Making the food chain blockchain-ready

One Nation, One Market
June 19, 2020
Is Blockchain Ready to Serve the Food Industry?
July 10, 2020

Making the food chain blockchain-ready

“If you think that the internet has changed your life, think again. The Internet of Things is about to change it all over again!”


Stakeholders throughout the food industry, including research groups and standard organizations, are evaluating the way to best incorporate distributed ledger technologies into the food supply chain. This interest in blockchain stems from a broader effort to achieve greater transaction efficiency and interoperability between supply chain nodes, while also decreasing the risk of data corruption as goods change hands. The potential of blockchain-based food exchange to reinforce inter-organization communication and provide chain transparency continues to drive development of pilot programs. New research is being conducted to shed light on the advantages and maturity of these programs.

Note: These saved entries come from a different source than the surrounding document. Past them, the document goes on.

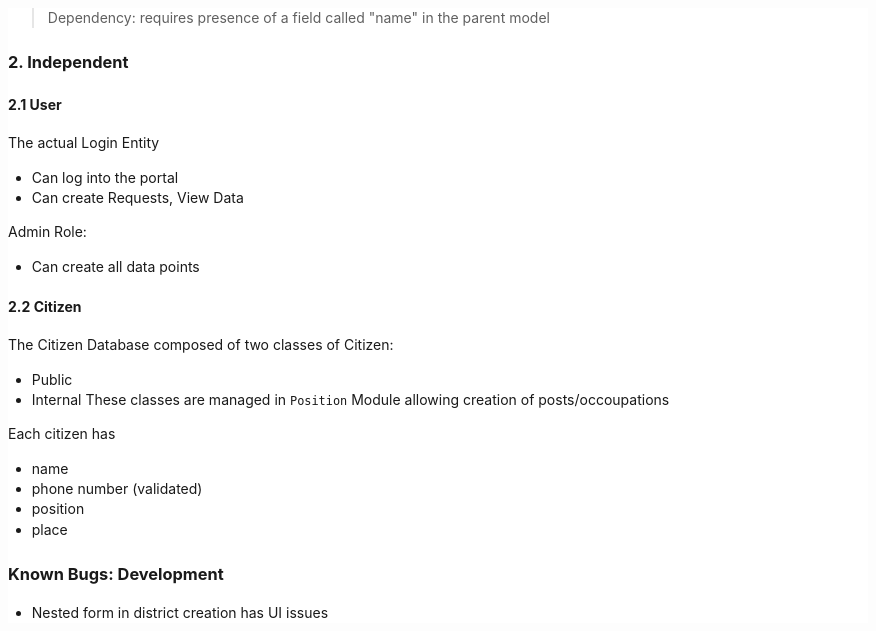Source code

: >Dependency:
  > requires presence of a field called "name" in the parent model

### 2. Independent

#### 2.1 User

The actual Login Entity 
- Can log into the portal
- Can create Requests, View Data

Admin Role:
- Can create all data points

#### 2.2 Citizen

The Citizen Database composed of two classes of Citizen:
- Public
- Internal
These classes are managed in `Position` Module allowing creation of posts/occoupations

Each citizen has
- name
- phone number (validated)
- position
- place

### Known Bugs: Development

- Nested form in district creation has UI issues
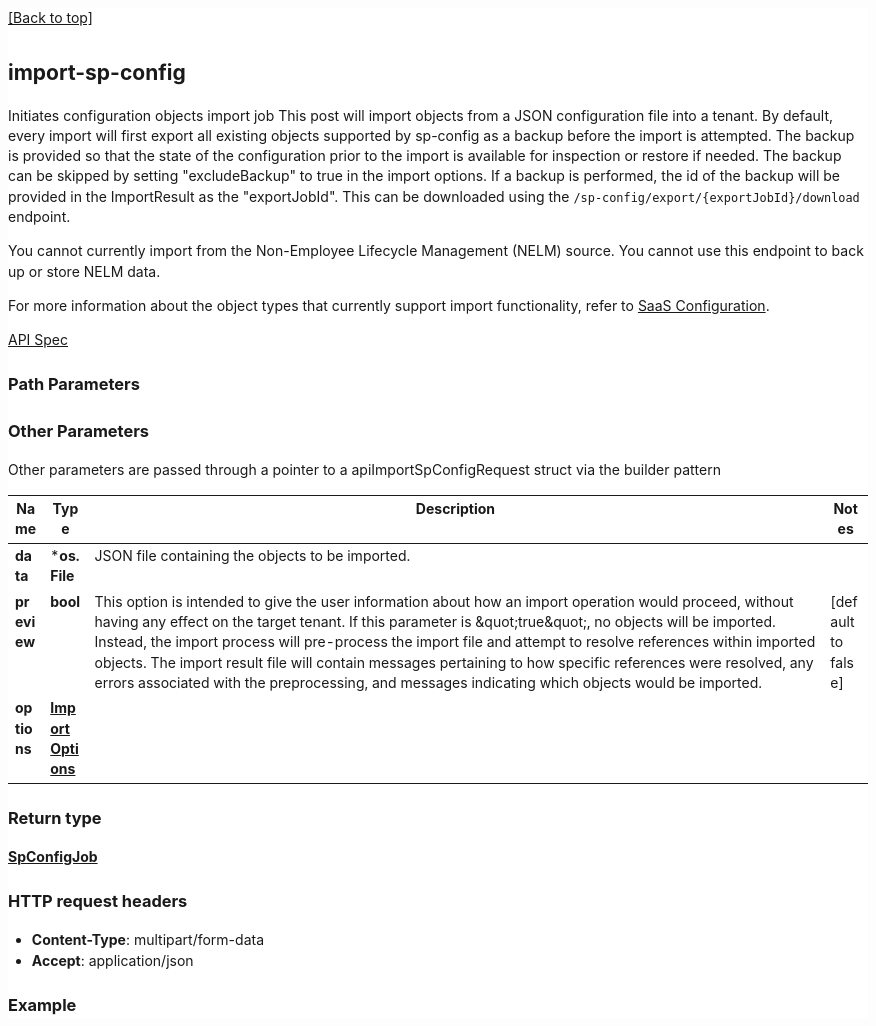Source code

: [[Back to top]](#)

## import-sp-config
Initiates configuration objects import job
This post will import objects from a JSON configuration file into a tenant.
By default, every import will first export all existing objects supported by sp-config as a backup before the import is attempted.
The backup is provided so that the state of the configuration prior to the import is available for inspection or restore if needed.
The backup can be skipped by setting "excludeBackup" to true in the import options.
If a backup is performed, the id of the backup will be provided in the ImportResult as the "exportJobId". This can be downloaded 
using the `/sp-config/export/{exportJobId}/download` endpoint.

You cannot currently import from the Non-Employee Lifecycle Management (NELM) source. You cannot use this endpoint to back up or store NELM data. 

For more information about the object types that currently support import functionality, refer to [SaaS Configuration](https://developer.sailpoint.com/docs/extensibility/configuration-management/saas-configuration#supported-objects).


[API Spec](https://developer.sailpoint.com/docs/api/beta/import-sp-config)

### Path Parameters



### Other Parameters

Other parameters are passed through a pointer to a apiImportSpConfigRequest struct via the builder pattern


Name | Type | Description  | Notes
------------- | ------------- | ------------- | -------------
 **data** | ***os.File** | JSON file containing the objects to be imported. | 
 **preview** | **bool** | This option is intended to give the user information about how an import operation would proceed, without having any effect on the target tenant. If this parameter is \&quot;true\&quot;, no objects will be imported. Instead, the import process will pre-process the import file and attempt to resolve references within imported objects. The import result file will contain messages pertaining to how specific references were resolved, any errors associated with the preprocessing, and messages indicating which objects would be imported.  | [default to false]
 **options** | [**ImportOptions**](../models/import-options) |  | 

### Return type

[**SpConfigJob**](../models/sp-config-job)

### HTTP request headers

- **Content-Type**: multipart/form-data
- **Accept**: application/json

### Example

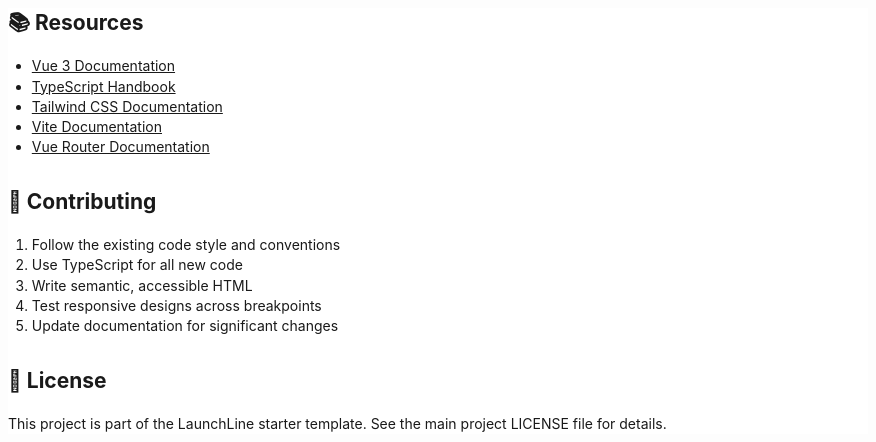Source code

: ## 📚 Resources

- [Vue 3 Documentation](https://vuejs.org/)
- [TypeScript Handbook](https://www.typescriptlang.org/docs/)
- [Tailwind CSS Documentation](https://tailwindcss.com/docs)
- [Vite Documentation](https://vitejs.dev/)
- [Vue Router Documentation](https://router.vuejs.org/)

## 🤝 Contributing

1. Follow the existing code style and conventions
2. Use TypeScript for all new code
3. Write semantic, accessible HTML
4. Test responsive designs across breakpoints
5. Update documentation for significant changes

## 📄 License

This project is part of the LaunchLine starter template. See the main project LICENSE file for details.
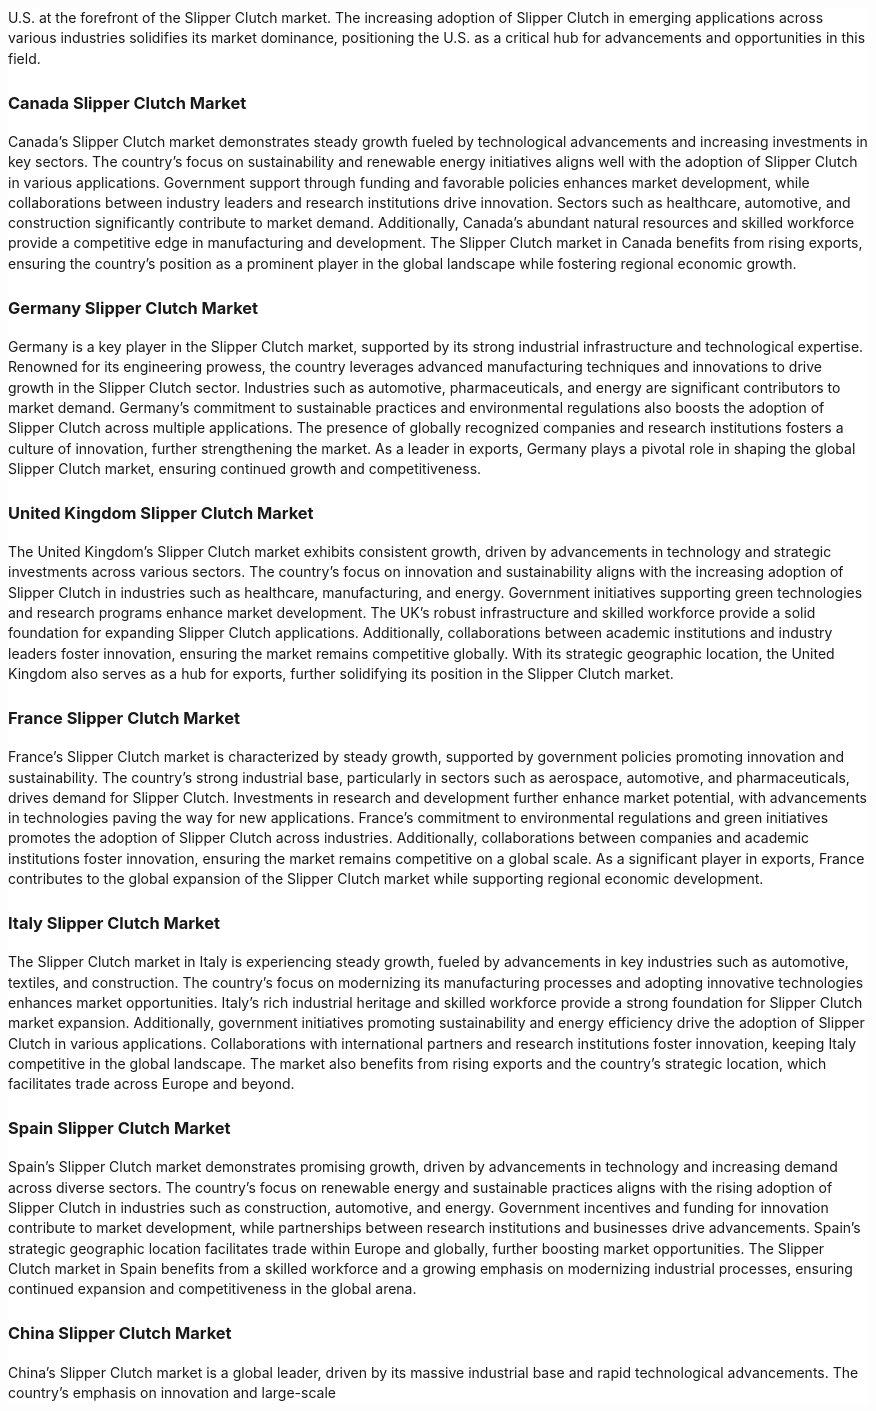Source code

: U.S. at the forefront of the Slipper Clutch market. The increasing adoption of Slipper Clutch in emerging applications across various industries solidifies its market dominance, positioning the U.S. as a critical hub for advancements and opportunities in this field.</p><h3>Canada Slipper Clutch Market</h3><p>Canada&rsquo;s Slipper Clutch market demonstrates steady growth fueled by technological advancements and increasing investments in key sectors. The country&rsquo;s focus on sustainability and renewable energy initiatives aligns well with the adoption of Slipper Clutch in various applications. Government support through funding and favorable policies enhances market development, while collaborations between industry leaders and research institutions drive innovation. Sectors such as healthcare, automotive, and construction significantly contribute to market demand. Additionally, Canada&rsquo;s abundant natural resources and skilled workforce provide a competitive edge in manufacturing and development. The Slipper Clutch market in Canada benefits from rising exports, ensuring the country&rsquo;s position as a prominent player in the global landscape while fostering regional economic growth.</p><h3>Germany Slipper Clutch Market</h3><p>Germany is a key player in the Slipper Clutch market, supported by its strong industrial infrastructure and technological expertise. Renowned for its engineering prowess, the country leverages advanced manufacturing techniques and innovations to drive growth in the Slipper Clutch sector. Industries such as automotive, pharmaceuticals, and energy are significant contributors to market demand. Germany&rsquo;s commitment to sustainable practices and environmental regulations also boosts the adoption of Slipper Clutch across multiple applications. The presence of globally recognized companies and research institutions fosters a culture of innovation, further strengthening the market. As a leader in exports, Germany plays a pivotal role in shaping the global Slipper Clutch market, ensuring continued growth and competitiveness.</p><h3>United Kingdom Slipper Clutch Market</h3><p>The United Kingdom&rsquo;s Slipper Clutch market exhibits consistent growth, driven by advancements in technology and strategic investments across various sectors. The country&rsquo;s focus on innovation and sustainability aligns with the increasing adoption of Slipper Clutch in industries such as healthcare, manufacturing, and energy. Government initiatives supporting green technologies and research programs enhance market development. The UK&rsquo;s robust infrastructure and skilled workforce provide a solid foundation for expanding Slipper Clutch applications. Additionally, collaborations between academic institutions and industry leaders foster innovation, ensuring the market remains competitive globally. With its strategic geographic location, the United Kingdom also serves as a hub for exports, further solidifying its position in the Slipper Clutch market.</p><h3>France Slipper Clutch Market</h3><p>France&rsquo;s Slipper Clutch market is characterized by steady growth, supported by government policies promoting innovation and sustainability. The country&rsquo;s strong industrial base, particularly in sectors such as aerospace, automotive, and pharmaceuticals, drives demand for Slipper Clutch. Investments in research and development further enhance market potential, with advancements in technologies paving the way for new applications. France&rsquo;s commitment to environmental regulations and green initiatives promotes the adoption of Slipper Clutch across industries. Additionally, collaborations between companies and academic institutions foster innovation, ensuring the market remains competitive on a global scale. As a significant player in exports, France contributes to the global expansion of the Slipper Clutch market while supporting regional economic development.</p><h3>Italy Slipper Clutch Market</h3><p>The Slipper Clutch market in Italy is experiencing steady growth, fueled by advancements in key industries such as automotive, textiles, and construction. The country&rsquo;s focus on modernizing its manufacturing processes and adopting innovative technologies enhances market opportunities. Italy&rsquo;s rich industrial heritage and skilled workforce provide a strong foundation for Slipper Clutch market expansion. Additionally, government initiatives promoting sustainability and energy efficiency drive the adoption of Slipper Clutch in various applications. Collaborations with international partners and research institutions foster innovation, keeping Italy competitive in the global landscape. The market also benefits from rising exports and the country&rsquo;s strategic location, which facilitates trade across Europe and beyond.</p><h3>Spain Slipper Clutch Market</h3><p>Spain&rsquo;s Slipper Clutch market demonstrates promising growth, driven by advancements in technology and increasing demand across diverse sectors. The country&rsquo;s focus on renewable energy and sustainable practices aligns with the rising adoption of Slipper Clutch in industries such as construction, automotive, and energy. Government incentives and funding for innovation contribute to market development, while partnerships between research institutions and businesses drive advancements. Spain&rsquo;s strategic geographic location facilitates trade within Europe and globally, further boosting market opportunities. The Slipper Clutch market in Spain benefits from a skilled workforce and a growing emphasis on modernizing industrial processes, ensuring continued expansion and competitiveness in the global arena.</p><h3>China Slipper Clutch Market</h3><p>China&rsquo;s Slipper Clutch market is a global leader, driven by its massive industrial base and rapid technological advancements. The country&rsquo;s emphasis on innovation and large-scale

According to research, through 2022, 80% of supply chain blockchain initiatives will remain at a proof-of-concept (POC) or pilot stage. One of the main reasons for this development is that early blockchain pilots for supply chain pursued technology-oriented models that have been successful in other sectors, such as banking and insurance. But, successful blockchain use cases for supply chain will require a special approach.

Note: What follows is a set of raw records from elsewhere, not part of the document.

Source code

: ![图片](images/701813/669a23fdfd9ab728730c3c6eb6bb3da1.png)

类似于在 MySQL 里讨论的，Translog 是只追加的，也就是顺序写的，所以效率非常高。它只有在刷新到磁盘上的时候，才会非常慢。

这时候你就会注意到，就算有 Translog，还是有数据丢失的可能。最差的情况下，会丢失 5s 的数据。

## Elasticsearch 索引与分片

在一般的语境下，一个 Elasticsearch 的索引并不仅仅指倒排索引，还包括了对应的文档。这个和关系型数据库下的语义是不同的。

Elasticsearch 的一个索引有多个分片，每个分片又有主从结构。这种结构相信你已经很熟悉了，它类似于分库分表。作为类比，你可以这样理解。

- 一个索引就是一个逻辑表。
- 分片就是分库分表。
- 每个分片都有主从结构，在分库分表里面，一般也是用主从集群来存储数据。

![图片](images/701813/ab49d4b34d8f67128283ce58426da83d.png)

Modern supply chains are very complex and need digital connectivity and agility across participants. Many organizations believed that blockchain could help navigate this complexity and pushed to make robust use cases for the availability chain. However, most of those use cases were inspired by pilots from the banking and insurance sector and didn’t work well during a supply chain environment.

“Without data, you are just another person with opinion.”

Supply chain leaders treat Blockchain as a part of a longer-term technology road map and risk management planning. We see that many leaders are adopting a broader end-to-end view across their supply chains and map all requirements – from sourcing across manufacturing to the ultimate distribution. Blockchain as a part of a technology portfolio has created opportunities for internal collaboration across different areas that have a possible interest in Blockchain, like logistics and IT.

Many supply chain leaders that have conducted blockchain initiatives found that they now have a more complete overview of the present health of their supply chain. By browsing the method of deploying a blockchain pilot, they found what must change in their organization before blockchain technology are often leveraged effectively.

I believe that industry leaders got to understand the way to digitize supply chain events if they’re to realize blockchain-readiness, and advance data sharing capabilities within their supply chain ecosystem.

A blockchain-ready food chain is a food chain where machine generated data on food products and processes can be fed into and empowered by the blockchain technology. A blockchain empowered food chain will have high level of trust, traceability, transparency and lower level of fraud. It ensures the integrity of information regarding food quality and provenance.

Blockchain technology supports a robust information system that removes the risk of ‘single point of failure’ due to its distributed nature and ensures the integrity of information. The following features characterize the blockchain technology:

  • Distributed ledger: an encrypted list of transactions that is stored in multiple participating nodes (computers or servers) rather than on a central ledger.
  • Records in a blockchain are kept in sync by peer-to-peer mechanisms and pre-agreed rules about what new records can be added. The records and history of records are tamper-proof. This shows the authenticity and integrity of data.
  • Removing intermediaries in exchanges and transactions that can then reduce the chance of fraud and related transaction costs.
  • Visibility of all transactions while maintaining privacy of the participants.
  • Automated transactions known as ‘smart contracts’ that can contribute to the transparency and fairness in transactions.


Blockchain technology is now on the radar of all leading players in the food chain. Many are interested in applying blockchain technology in different sector. Several cases have been developed on the provenance and traceability of food products across the supply chain. Challenges we may face in the development of blockchain-ready food chain are-

  1. How to digitalize physical goods and assets and represent them in blockchain based information systems?
  2. How much information or data can be stored in a blockchain and how feasible it is to store the information in distributed databases?
  3. Any new information system will change exiting business processes and result in different advantages or disadvantages for existing and new players in the ecosystem.

Application of Blockchain Technology in food chain is not much about the technology itself. Of course, it needs to work and it is only in the starting phase, but rather about the organization of information flows among different stakeholders, it is about different ways of organizing trust and trust-relations within the chain.

Blockchain technology is a powerful enabler of transparent and fair food systems. The challenges and potential threats the technology may carry for which joint learning and experimentation by stakeholders in the ecosystem are necessary.